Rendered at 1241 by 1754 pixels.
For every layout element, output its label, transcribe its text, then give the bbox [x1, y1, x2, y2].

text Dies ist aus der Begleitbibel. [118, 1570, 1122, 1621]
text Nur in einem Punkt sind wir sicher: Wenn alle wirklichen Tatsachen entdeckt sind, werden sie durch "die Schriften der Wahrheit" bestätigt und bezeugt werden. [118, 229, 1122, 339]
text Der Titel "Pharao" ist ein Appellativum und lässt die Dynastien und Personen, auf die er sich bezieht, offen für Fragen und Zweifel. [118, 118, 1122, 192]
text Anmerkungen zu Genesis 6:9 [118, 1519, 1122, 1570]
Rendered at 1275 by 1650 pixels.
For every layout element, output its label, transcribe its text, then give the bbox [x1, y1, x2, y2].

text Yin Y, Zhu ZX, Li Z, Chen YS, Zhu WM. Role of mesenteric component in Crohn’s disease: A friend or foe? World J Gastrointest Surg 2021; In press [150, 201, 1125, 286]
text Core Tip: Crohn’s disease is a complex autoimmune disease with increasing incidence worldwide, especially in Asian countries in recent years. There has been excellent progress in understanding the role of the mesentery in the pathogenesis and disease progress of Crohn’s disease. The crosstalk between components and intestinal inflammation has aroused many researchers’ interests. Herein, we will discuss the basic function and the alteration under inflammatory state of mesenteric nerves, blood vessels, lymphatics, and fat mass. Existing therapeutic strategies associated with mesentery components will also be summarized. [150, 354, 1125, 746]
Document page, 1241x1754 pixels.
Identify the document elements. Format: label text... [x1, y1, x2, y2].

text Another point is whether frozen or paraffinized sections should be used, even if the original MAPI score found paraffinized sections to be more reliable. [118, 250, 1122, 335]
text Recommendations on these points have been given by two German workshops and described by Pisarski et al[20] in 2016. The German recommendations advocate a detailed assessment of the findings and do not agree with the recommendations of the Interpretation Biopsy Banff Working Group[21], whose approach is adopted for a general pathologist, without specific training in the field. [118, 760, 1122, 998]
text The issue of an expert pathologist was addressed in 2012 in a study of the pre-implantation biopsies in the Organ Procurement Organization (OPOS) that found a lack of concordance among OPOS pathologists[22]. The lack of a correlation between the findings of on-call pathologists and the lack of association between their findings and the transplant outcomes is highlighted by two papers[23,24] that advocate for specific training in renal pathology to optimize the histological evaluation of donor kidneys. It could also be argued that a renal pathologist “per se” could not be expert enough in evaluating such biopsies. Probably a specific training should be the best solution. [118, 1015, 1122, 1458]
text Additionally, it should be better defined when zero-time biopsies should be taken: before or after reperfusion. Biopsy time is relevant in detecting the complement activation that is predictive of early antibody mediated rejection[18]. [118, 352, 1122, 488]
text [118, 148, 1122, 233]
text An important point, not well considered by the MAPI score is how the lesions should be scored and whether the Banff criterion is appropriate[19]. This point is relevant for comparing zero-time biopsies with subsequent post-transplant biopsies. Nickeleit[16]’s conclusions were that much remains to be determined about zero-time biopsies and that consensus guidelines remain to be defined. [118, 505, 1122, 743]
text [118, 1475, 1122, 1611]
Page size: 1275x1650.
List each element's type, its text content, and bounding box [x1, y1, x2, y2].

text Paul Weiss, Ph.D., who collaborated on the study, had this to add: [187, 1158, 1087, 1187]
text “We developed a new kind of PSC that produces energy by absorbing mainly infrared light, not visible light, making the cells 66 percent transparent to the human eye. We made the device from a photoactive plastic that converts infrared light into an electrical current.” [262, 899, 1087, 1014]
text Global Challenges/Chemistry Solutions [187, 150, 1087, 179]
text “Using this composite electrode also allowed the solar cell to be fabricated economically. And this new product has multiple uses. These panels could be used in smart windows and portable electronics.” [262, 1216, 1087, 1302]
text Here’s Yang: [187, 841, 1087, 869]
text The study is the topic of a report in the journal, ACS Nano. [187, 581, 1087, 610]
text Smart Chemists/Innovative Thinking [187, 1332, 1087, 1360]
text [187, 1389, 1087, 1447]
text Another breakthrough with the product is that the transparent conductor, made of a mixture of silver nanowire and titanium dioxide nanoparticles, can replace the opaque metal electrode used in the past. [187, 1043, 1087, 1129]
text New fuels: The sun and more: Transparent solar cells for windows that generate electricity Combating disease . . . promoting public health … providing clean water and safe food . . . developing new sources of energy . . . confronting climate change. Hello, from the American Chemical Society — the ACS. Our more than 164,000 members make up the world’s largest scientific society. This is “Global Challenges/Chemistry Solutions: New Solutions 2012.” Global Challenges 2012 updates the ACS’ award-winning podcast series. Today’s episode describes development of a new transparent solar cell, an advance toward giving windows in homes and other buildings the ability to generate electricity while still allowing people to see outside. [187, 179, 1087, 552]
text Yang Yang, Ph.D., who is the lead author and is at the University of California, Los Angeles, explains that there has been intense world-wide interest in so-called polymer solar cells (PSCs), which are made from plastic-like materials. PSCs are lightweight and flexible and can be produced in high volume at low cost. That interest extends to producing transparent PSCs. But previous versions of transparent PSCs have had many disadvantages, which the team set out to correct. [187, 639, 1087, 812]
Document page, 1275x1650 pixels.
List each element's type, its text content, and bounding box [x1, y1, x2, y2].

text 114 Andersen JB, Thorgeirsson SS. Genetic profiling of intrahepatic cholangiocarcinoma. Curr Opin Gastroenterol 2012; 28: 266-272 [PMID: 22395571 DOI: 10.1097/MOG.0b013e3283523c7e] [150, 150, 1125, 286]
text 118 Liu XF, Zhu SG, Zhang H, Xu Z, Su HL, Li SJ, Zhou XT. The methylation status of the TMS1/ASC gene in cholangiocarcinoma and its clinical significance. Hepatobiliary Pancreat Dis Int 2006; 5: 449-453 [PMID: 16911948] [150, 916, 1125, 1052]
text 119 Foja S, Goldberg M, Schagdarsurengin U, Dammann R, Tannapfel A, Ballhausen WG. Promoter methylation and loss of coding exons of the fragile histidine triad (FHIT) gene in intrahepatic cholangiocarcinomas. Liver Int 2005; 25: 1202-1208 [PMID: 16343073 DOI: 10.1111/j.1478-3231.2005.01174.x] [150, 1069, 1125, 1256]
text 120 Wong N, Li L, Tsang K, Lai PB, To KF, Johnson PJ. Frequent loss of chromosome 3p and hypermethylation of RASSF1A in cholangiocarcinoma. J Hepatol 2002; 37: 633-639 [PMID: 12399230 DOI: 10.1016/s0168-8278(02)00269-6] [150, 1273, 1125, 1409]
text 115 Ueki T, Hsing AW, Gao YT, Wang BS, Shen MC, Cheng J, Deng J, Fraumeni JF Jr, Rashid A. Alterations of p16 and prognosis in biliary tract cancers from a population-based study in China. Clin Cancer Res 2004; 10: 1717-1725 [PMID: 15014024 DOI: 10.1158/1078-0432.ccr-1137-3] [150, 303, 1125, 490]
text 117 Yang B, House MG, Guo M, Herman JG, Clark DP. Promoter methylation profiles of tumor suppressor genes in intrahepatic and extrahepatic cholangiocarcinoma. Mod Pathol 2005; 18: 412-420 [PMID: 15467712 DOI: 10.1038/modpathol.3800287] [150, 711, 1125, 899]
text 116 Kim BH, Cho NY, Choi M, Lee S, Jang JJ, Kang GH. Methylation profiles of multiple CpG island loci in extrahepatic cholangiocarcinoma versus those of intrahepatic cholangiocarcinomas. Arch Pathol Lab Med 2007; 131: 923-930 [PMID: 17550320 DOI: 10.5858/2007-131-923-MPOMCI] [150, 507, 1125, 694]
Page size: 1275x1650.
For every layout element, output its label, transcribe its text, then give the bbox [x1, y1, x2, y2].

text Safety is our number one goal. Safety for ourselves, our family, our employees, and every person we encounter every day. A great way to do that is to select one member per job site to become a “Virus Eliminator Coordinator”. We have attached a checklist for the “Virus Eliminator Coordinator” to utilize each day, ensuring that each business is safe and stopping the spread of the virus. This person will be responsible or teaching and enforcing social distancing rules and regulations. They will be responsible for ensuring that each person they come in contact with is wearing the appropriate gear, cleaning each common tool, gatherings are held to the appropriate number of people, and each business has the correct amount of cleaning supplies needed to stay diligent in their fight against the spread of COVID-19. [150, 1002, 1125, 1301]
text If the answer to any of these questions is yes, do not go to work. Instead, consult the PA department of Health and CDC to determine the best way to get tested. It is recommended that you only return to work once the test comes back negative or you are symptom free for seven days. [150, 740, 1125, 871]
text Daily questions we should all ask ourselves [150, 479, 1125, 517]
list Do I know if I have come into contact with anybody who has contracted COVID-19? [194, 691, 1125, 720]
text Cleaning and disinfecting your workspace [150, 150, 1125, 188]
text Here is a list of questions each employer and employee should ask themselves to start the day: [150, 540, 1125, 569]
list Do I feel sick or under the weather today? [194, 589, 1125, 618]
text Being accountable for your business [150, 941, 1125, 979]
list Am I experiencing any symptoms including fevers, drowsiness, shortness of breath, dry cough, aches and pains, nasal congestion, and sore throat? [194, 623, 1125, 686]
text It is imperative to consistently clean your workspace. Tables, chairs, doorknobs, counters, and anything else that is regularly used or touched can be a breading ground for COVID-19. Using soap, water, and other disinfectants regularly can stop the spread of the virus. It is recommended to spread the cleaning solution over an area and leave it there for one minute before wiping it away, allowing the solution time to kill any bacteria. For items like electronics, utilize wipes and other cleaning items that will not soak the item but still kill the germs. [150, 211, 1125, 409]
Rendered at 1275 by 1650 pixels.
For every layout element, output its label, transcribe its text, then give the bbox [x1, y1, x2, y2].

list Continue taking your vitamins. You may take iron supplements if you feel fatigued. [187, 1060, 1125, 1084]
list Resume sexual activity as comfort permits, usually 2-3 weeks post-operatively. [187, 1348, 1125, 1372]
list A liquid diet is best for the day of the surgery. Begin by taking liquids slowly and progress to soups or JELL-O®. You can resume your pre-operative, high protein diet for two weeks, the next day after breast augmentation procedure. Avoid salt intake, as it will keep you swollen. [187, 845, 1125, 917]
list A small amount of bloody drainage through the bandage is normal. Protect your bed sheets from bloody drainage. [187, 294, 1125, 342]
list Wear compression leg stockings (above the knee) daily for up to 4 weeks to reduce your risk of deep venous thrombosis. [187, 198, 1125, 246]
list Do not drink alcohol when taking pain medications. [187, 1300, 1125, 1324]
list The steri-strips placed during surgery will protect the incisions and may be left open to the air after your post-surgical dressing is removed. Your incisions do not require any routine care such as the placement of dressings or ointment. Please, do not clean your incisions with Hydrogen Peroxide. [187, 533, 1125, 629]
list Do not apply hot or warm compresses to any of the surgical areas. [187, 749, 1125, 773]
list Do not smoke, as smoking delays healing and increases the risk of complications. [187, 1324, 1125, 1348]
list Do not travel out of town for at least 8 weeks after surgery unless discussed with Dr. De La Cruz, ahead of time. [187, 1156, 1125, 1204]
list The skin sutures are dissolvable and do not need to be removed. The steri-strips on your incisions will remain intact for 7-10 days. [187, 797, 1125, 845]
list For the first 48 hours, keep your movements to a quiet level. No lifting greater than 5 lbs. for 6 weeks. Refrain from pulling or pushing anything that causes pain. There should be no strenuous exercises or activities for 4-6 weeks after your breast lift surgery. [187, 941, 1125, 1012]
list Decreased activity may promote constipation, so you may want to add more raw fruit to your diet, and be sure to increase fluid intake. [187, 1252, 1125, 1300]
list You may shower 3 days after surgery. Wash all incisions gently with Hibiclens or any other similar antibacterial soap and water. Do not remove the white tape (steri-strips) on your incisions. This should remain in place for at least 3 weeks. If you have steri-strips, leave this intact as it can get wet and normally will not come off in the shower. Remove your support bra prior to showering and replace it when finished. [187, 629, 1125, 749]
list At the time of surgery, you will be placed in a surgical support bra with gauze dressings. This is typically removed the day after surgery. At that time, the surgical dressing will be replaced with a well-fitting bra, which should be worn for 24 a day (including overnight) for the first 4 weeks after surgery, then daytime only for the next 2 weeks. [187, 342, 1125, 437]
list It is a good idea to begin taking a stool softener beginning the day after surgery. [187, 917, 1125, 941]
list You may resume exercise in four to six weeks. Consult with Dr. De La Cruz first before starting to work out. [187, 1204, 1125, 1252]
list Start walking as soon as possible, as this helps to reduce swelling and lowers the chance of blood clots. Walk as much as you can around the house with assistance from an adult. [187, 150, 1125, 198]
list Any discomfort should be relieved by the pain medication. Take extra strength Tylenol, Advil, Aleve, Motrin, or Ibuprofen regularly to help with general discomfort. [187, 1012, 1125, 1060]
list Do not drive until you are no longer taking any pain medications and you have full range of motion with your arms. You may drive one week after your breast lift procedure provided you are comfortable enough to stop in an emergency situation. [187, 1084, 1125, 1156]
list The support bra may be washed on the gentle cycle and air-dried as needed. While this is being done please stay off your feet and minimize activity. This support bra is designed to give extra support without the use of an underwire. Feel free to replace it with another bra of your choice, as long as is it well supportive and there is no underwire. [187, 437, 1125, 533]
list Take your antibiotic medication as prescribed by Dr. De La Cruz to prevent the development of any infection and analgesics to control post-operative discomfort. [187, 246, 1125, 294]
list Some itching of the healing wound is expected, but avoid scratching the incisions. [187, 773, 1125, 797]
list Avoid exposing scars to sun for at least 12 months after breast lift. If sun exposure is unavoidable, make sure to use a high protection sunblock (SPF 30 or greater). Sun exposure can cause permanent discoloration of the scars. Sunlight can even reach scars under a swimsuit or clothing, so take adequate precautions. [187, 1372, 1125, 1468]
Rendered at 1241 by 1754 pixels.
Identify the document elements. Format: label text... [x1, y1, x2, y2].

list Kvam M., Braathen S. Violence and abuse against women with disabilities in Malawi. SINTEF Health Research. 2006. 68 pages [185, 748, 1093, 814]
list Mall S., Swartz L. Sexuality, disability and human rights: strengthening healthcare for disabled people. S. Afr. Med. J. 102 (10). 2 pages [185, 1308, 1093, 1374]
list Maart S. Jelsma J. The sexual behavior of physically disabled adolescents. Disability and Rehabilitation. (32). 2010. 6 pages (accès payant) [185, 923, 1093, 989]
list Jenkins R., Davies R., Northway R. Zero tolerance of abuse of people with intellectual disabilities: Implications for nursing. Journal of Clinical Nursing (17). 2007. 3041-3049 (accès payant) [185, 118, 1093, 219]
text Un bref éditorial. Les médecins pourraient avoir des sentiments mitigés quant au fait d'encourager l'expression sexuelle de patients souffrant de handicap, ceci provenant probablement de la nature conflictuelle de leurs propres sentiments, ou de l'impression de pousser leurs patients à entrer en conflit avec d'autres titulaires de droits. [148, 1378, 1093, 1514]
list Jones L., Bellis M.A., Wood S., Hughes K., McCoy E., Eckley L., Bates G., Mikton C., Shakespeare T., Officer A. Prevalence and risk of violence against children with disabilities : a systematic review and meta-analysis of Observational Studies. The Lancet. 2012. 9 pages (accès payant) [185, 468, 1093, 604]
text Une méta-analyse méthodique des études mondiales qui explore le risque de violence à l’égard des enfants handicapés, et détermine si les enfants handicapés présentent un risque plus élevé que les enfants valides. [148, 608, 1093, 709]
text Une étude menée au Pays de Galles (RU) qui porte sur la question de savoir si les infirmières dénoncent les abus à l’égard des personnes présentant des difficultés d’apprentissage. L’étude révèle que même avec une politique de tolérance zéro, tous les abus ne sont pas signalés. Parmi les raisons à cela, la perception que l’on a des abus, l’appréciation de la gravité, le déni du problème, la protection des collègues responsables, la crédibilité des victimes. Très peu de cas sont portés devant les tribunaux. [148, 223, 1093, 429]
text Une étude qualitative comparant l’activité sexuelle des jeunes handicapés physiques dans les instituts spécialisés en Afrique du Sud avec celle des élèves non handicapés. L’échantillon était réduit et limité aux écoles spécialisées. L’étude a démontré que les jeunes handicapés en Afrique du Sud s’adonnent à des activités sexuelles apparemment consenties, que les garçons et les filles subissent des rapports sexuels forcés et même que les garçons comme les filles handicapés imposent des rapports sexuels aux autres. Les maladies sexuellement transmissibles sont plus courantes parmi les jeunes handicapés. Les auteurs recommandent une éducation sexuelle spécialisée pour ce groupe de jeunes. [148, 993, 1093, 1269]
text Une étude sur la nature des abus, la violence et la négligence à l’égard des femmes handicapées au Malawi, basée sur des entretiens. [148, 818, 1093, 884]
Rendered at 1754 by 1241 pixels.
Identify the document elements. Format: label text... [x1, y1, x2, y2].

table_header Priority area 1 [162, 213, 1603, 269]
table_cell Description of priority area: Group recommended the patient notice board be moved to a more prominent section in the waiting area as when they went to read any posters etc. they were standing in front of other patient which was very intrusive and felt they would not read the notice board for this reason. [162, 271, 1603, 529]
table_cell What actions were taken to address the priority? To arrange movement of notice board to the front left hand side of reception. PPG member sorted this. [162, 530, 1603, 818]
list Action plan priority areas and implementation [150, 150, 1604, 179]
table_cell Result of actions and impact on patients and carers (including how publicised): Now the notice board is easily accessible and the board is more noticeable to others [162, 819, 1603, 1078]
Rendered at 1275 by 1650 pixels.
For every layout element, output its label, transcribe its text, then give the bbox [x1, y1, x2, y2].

Work instructions —
From the entries above, copy out every line where the string "regularly" appears.

Response to the exercise —
text It is imperative to consistently clean your workspace. Tables, chairs, doorknobs, counters, and anything else that is regularly used or touched can be a breading ground for COVID-19. Using soap, water, and other disinfectants regularly can stop the spread of the virus. It is recommended to spread the cleaning solution over an area and leave it there for one minute before wiping it away, allowing the solution time to kill any bacteria. For items like electronics, utilize wipes and other cleaning items that will not soak the item but still kill the germs. [150, 211, 1125, 409]
list Any discomfort should be relieved by the pain medication. Take extra strength Tylenol, Advil, Aleve, Motrin, or Ibuprofen regularly to help with general discomfort. [187, 1012, 1125, 1060]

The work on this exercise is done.